When this kind of change is detected in migrations, appropriate steps will be taken. What are the appropriate steps? After some thought we will probably arrive to this conclusion:

  1. add unreadMessages integer field to the Document table
  2. copy value from the calculated expression into that field
  3. remove use of the calculated expression and use actual field instead

But let's say for the sake of better understanding that we don't want to use calculated field anymore and want to maintain this value in the backend via some other way. What will happen if we do:

- calculated int unreadMessages 'it => it.messages.Count(m => !m.isRead)';
+ int unreadMessages;

Well, Platform will decide that you want to create a field in the Document table and from now on use this information in some different way. With that in mind it will run the same algorithm again.

Destructive migrations

As long our migration is safe (meaning, that it will not destroy data) the DSL Platform will do it without much fuss. But if we remove a field, this will make the migration a destructible one, since there will be no way to go back after this migration is run.

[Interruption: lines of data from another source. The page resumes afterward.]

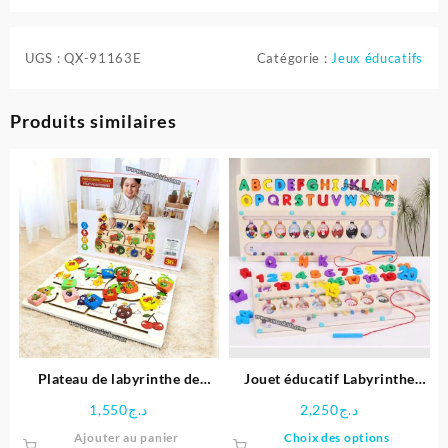
UGS :
QX-91163E
Catégorie :
Jeux éducatifs
Produits similaires
Plateau de labyrinthe de
Jouet éducatif Labyrinthe
positionnement en bois-
magnétique Lettres et chiffres
1,550
د.ج
2,250
د.ج
Space Boy
en bois
Ce
Ajouter au panier
Choix des options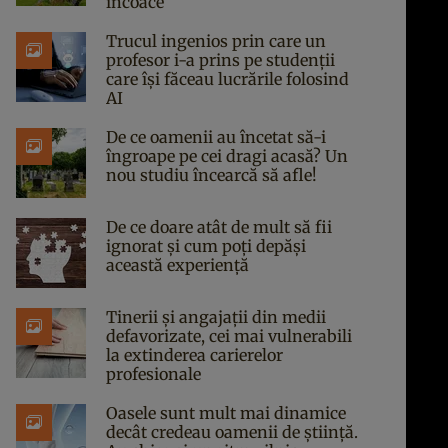
încoace
Trucul ingenios prin care un
profesor i-a prins pe studenții
care își făceau lucrările folosind
AI
De ce oamenii au încetat să-i
îngroape pe cei dragi acasă? Un
nou studiu încearcă să afle!
De ce doare atât de mult să fii
ignorat și cum poți depăși
această experiență
Tinerii și angajații din medii
defavorizate, cei mai vulnerabili
la extinderea carierelor
profesionale
Oasele sunt mult mai dinamice
decât credeau oamenii de știință.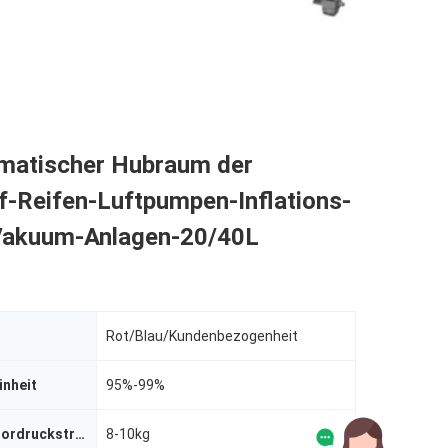
matischer Hubraum der
f-Reifen-Luftpumpen-Inflations-
akuum-Anlagen-20/40L
Rot/Blau/Kundenbezogenheit
inheit
95%-99%
Luftkompressordruckstrecke
8-10kg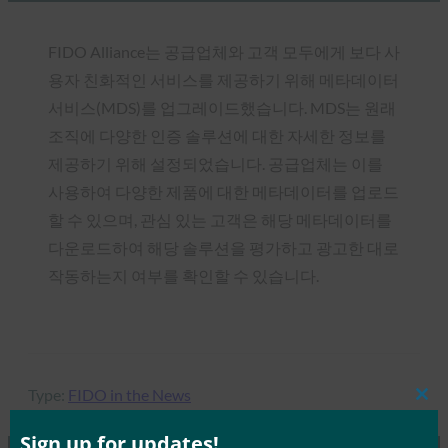
FIDO Alliance는 공급업체와 고객 모두에게 보다 사
용자 친화적인 서비스를 제공하기 위해 메타데이터
서비스(MDS)를 업그레이드했습니다. MDS는 원래
조직에 다양한 인증 솔루션에 대한 자세한 정보를
제공하기 위해 설정되었습니다. 공급업체는 이를
사용하여 다양한 제품에 대한 메타데이터를 업로드
할 수 있으며, 관심 있는 고객은 해당 메타데이터를
다운로드하여 해당 솔루션을 평가하고 광고한 대로
작동하는지 여부를 확인할 수 있습니다.
Type:
FIDO in the News
Clos
this
mod
Sign up for updates!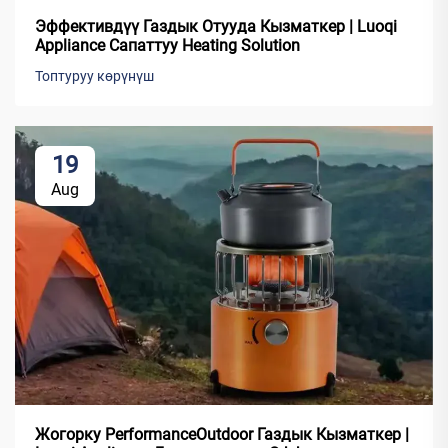
Эффективдүү Газдык Отууда Кызматкер | Luoqi
Appliance Сапаттуу Heating Solution
Топтуруу көрүнүш
19
Aug
Жогорку PerformanceOutdoor Газдык Кызматкер |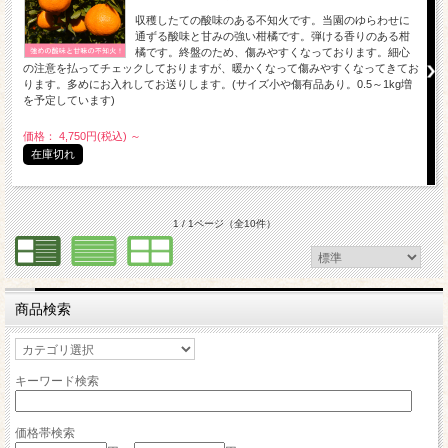
収穫したての酸味のある不知火です。当園のゆらわせに
通ずる酸味と甘みの強い柑橘です。弾ける香りのある柑
橘です。終盤のため、傷みやすくなっております。細心
の注意を払ってチェックしておりますが、暖かくなって傷みやすくなってきてお
ります。多めにお入れしてお送りします。(サイズ小や傷有品あり。0.5～1kg増
を予定しています)
価格： 4,750円(税込)
～
在庫切れ
1 / 1ページ
（全10件）
商品検索
キーワード検索
価格帯検索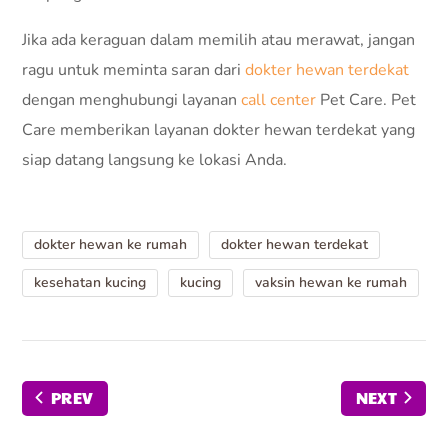
Jika ada keraguan dalam memilih atau merawat, jangan
ragu untuk meminta saran dari
dokter hewan terdekat
dengan menghubungi layanan
call center
Pet Care. Pet
Care memberikan layanan dokter hewan terdekat yang
siap datang langsung ke lokasi Anda.
dokter hewan ke rumah
dokter hewan terdekat
kesehatan kucing
kucing
vaksin hewan ke rumah
PREV
NEXT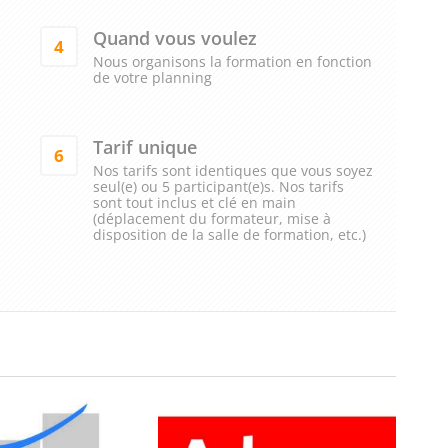
Quand vous voulez
4
Nous organisons la formation en fonction
de votre planning
Tarif unique
6
Nos tarifs sont identiques que vous soyez
seul(e) ou 5 participant(e)s. Nos tarifs
sont tout inclus et clé en main
(déplacement du formateur, mise à
disposition de la salle de formation, etc.)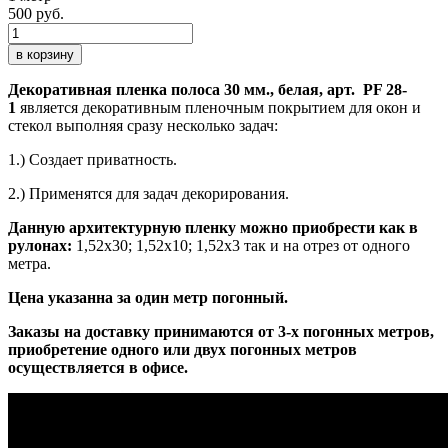
500 руб.
в корзину
Декоративная пленка полоса 30 мм., белая, арт. PF 28-
1
является декоративным пленочным покрытием для окон и
стекол выполняя сразу несколько задач:
1.) Создает приватность.
2.) Применятся для задач декорирования.
Данную архитектурную пленку можно приобрести как в
рулонах:
1,52х30; 1,52х10; 1,52x3 так и на отрез от одного
метра.
Цена указанна за один метр погонный.
Заказы на доставку принимаются от 3-х погонных метров,
приобретение одного или двух погонных метров
осуществляется в офисе.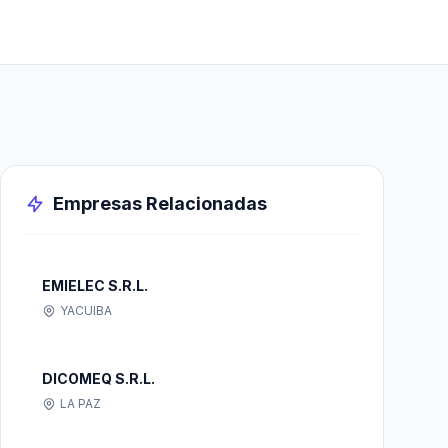
Empresas Relacionadas
EMIELEC S.R.L.
YACUIBA
DICOMEQ S.R.L.
LA PAZ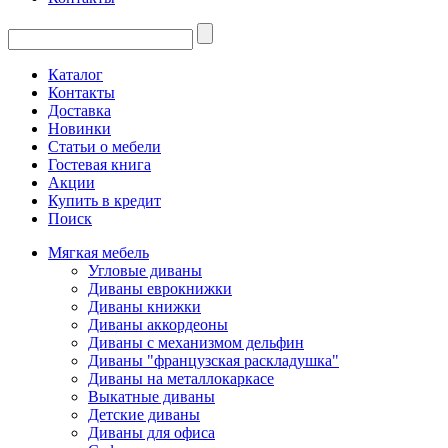
Каталог
Контакты
Доставка
Новинки
Статьи о мебели
Гостевая книга
Акции
Купить в кредит
Поиск
Мягкая мебель
Угловые диваны
Диваны еврокнижки
Диваны книжки
Диваны аккордеоны
Диваны с механизмом дельфин
Диваны "французская раскладушка"
Диваны на металлокаркасе
Выкатные диваны
Детские диваны
Диваны для офиса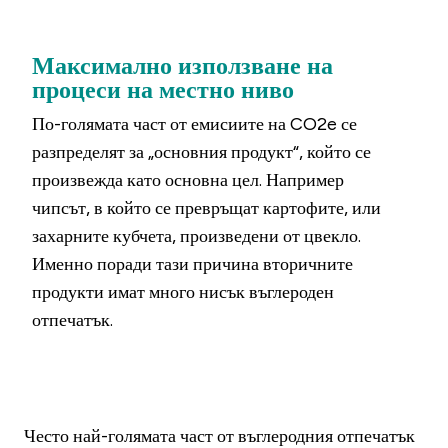
Максимално използване на
процеси на местно ниво
По-голямата част от емисиите на CO2e се
разпределят за „основния продукт“, който се
произвежда като основна цел. Например
чипсът, в който се превръщат картофите, или
захарните кубчета, произведени от цвекло.
Именно поради тази причина вторичните
продукти имат много нисък въглероден
отпечатък.
Често най-голямата част от въглеродния отпечатък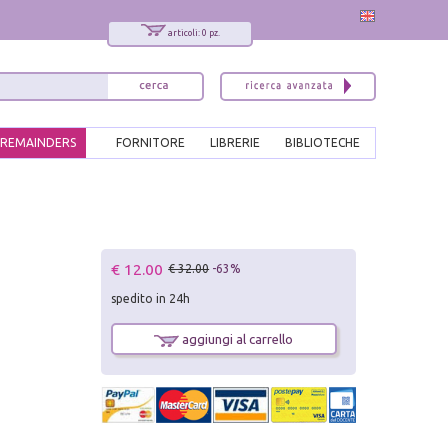
articoli: 0 pz.
REMAINDERS
FORNITORE
LIBRERIE
BIBLIOTECHE
€ 12.00
€ 32.00
-63%
spedito in 24h
aggiungi al carrello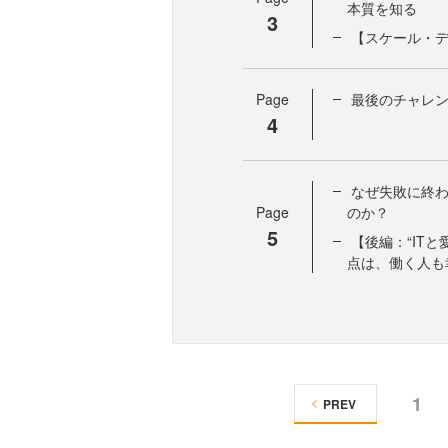
本質を知る
3
【スケール・デ
Page
最後のチャレン
4
なぜ失敗に終
Page
のか？
5
【後編：“IT
点は、働く人も
1
PREV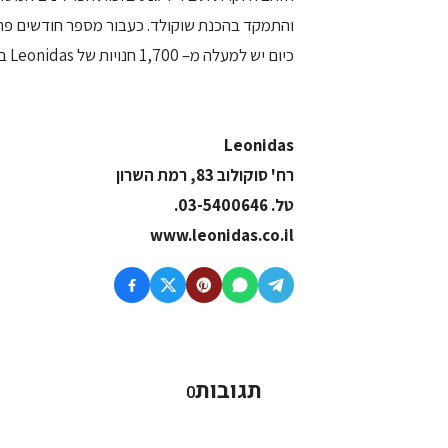
והתמקד בהכנת שוקולד. כעבור מספר חודשים פתח
כיום יש למעלה מ– 1,700 חנויות של Leonidas ביותר מ– 40 מדינות, המציעות מגוון של 90 סוגי פרלינים.
Leonidas
רח' סוקולוב 83, רמת השרון
טל. 03-5400646.
www.leonidas.co.il
תגובות
0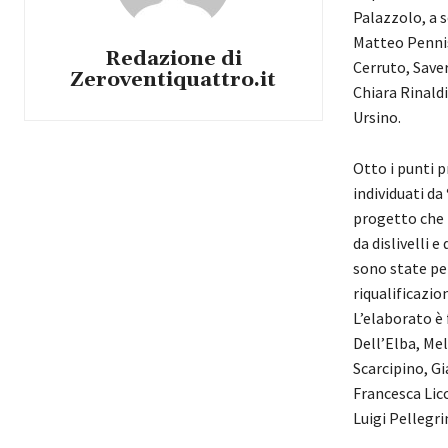
Palazzolo, a 
Matteo Pennisi
Redazione di
Cerruto, Saver
Zeroventiquattro.it
Chiara Rinald
Ursino.
Otto i punti p
individuati da
progetto che 
da dislivelli 
sono state p
riqualificazio
L’elaborato è 
Dell’Elba, Me
Scarcipino, Gi
Francesca Lic
Luigi Pellegri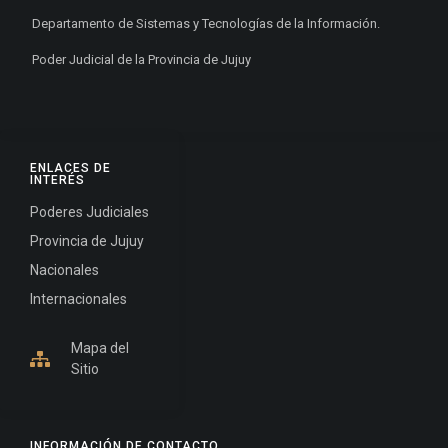
Departamento de Sistemas y Tecnologías de la Información.
Poder Judicial de la Provincia de Jujuy
ENLACES DE
INTERÉS
Poderes Judiciales
Provincia de Jujuy
Nacionales
Internacionales
Mapa del
Sitio
INFORMACIÓN DE CONTACTO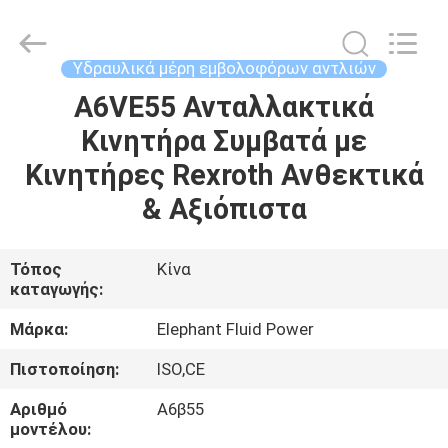
2026
Elephant
Fluid
Power
Co.,Ltd.
Υδραυλικά μέρη εμβολοφόρων αντλιών
All
Rights
Reserved.
A6VE55 Ανταλλακτικά
ΣΠΊΤΙ
Κινητήρα Συμβατά με
ΠΡΟΪΌΝΤΑ
Κινητήρες Rexroth Ανθεκτικά
& Αξιόπιστα
ΠΕΡΊΠΟΥ
ΕΜΕΊΣ
Τόπος
Κίνα
καταγωγής:
ΓΎΡΟΣ
Μάρκα:
Elephant Fluid Power
ΕΡΓΟΣΤΑΣΊΩΝ
Πιστοποίηση:
ISO,CE
Αριθμό
Α6β55
ΠΟΙΟΤΙΚΌΣ
μοντέλου: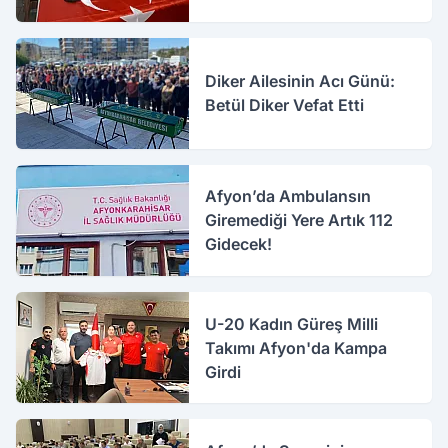
Diker Ailesinin Acı Günü:
Betül Diker Vefat Etti
Afyon’da Ambulansın
Giremediği Yere Artık 112
Gidecek!
U-20 Kadın Güreş Milli
Takımı Afyon'da Kampa
Girdi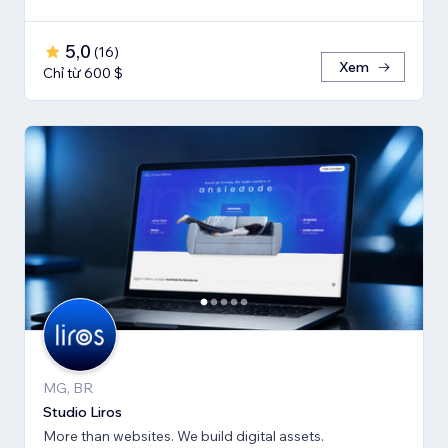
5,0
(
16
)
Xem
Chỉ từ 600 $
MG, BR
Studio Liros
More than websites. We build digital assets.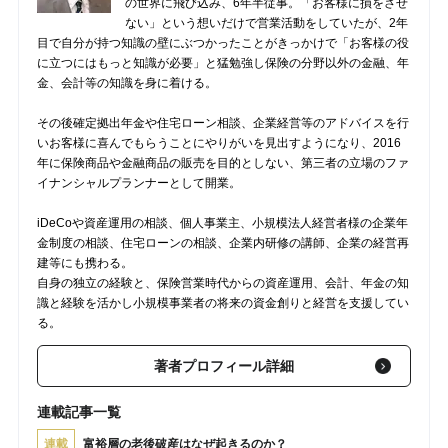
の世界に飛び込み、6年半従事。「お客様に損をさせ
ない」という想いだけで営業活動をしていたが、2年
目で自分が持つ知識の壁にぶつかったことがきっかけで「お客様の役
に立つにはもっと知識が必要」と猛勉強し保険の分野以外の金融、年
金、会計等の知識を身に着ける。
その後確定拠出年金や住宅ローン相談、企業経営等のアドバイスを行
いお客様に喜んでもらうことにやりがいを見出すようになり、2016
年に保険商品や金融商品の販売を目的としない、第三者の立場のファ
イナンシャルプランナーとして開業。
iDeCoや資産運用の相談、個人事業主、小規模法人経営者様の企業年
金制度の相談、住宅ローンの相談、企業内研修の講師、企業の経営再
建等にも携わる。
自身の独立の経験と、保険営業時代からの資産運用、会計、年金の知
識と経験を活かし小規模事業者の将来の資金創りと経営を支援してい
る。
著者プロフィール詳細
連載記事一覧
連載
富裕層の老後破産はなぜ起きるのか？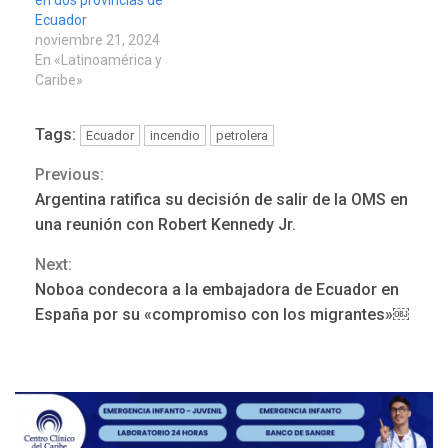
Ecuador
noviembre 21, 2024
En «Latinoamérica y
Caribe»
Tags:
Ecuador
incendio
petrolera
Previous:
Continue
Argentina ratifica su decisión de salir de la OMS en
POLÍTICA
TITULARES
Reading
ÚLTIMA HORA
una reunión con Robert Kennedy Jr.
ONGs piden a CIDH
Next:
monitorear proceso de
3
diálogo en Venezuela
Noboa condecora a la embajadora de Ecuador en
España por su «compromiso con los migrantes»￼
POLÍTICA
TITULARES
ÚLTIMA HORA
Gobierno y AN2015 en
nueva mesa de diálogo
4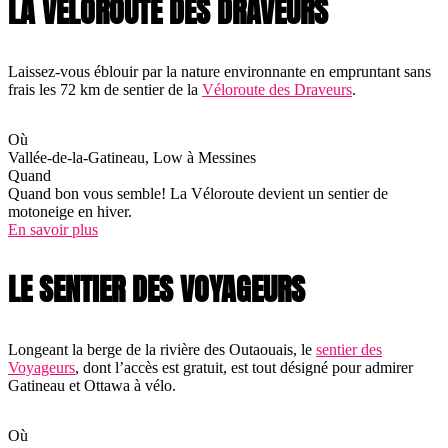
LA VÉLOROUTE DES DRAVEURS
Laissez-vous éblouir par la nature environnante en empruntant sans
frais les 72 km de sentier de la
Véloroute des Draveurs
.
Où
Vallée-de-la-Gatineau, Low à Messines
Quand
Quand bon vous semble! La Véloroute devient un sentier de
motoneige en hiver.
En savoir plus
LE SENTIER DES VOYAGEURS
Longeant la berge de la rivière des Outaouais, le
sentier des
Voyageurs
, dont l’accès est gratuit, est tout désigné pour admirer
Gatineau et Ottawa à vélo.
Où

In that case Platform will require confirmation for these changes just in case something unexpected is happening. For example, while we can do this migration in one step:

aggregate Task {
-  date started;
-  string[] tags;
+  timestamp startedOn;
+  string[] comments;

more complicated migration will require two steps. Otherwise something "unexpected" will happen and Platform will protest:

aggregate Task {
- timestamp started;
- timestamp? finished;
+ timestamp startedOn;
+ timestamp? finishedAt;

While Platform could use heuristics to guess what we meant (like using the Levenstein distance to pair new with old fields), it currently doesn't do that.

We have to run this migration in two steps, first renaming one property and then renaming the other property. While this shows some of the weakness of this approach, there are ways this could be worked around, but are beyond the scope of this article.

Using expressions to migrate data

Since Platform can create SQL queries from LINQ expressions, we can leverage this feature to create more complex migrations. Default concept can be used to set default value for new property on server. As long as field is non-optional, database migration will execute SQL to populate new field with default value.

For example, while we could use name of the property to choose default value of false for boolean property:

aggregate Task {
+ bool isDone; // defaults to false as default of bool type

we can also choose to set default value for this property:

aggregate Task {
+ bool unfinished { default 'it => true'; }

Lambda expression can be arbitrary complex, as long as it can be converted to SQL:

aggregate Task {
  timestamp? finishedAt;
+ bool markedDone { default 'it => it.finishedAt != null'; }

Platform extensibility can be used to add new extension for C# -> SQL conversion when required.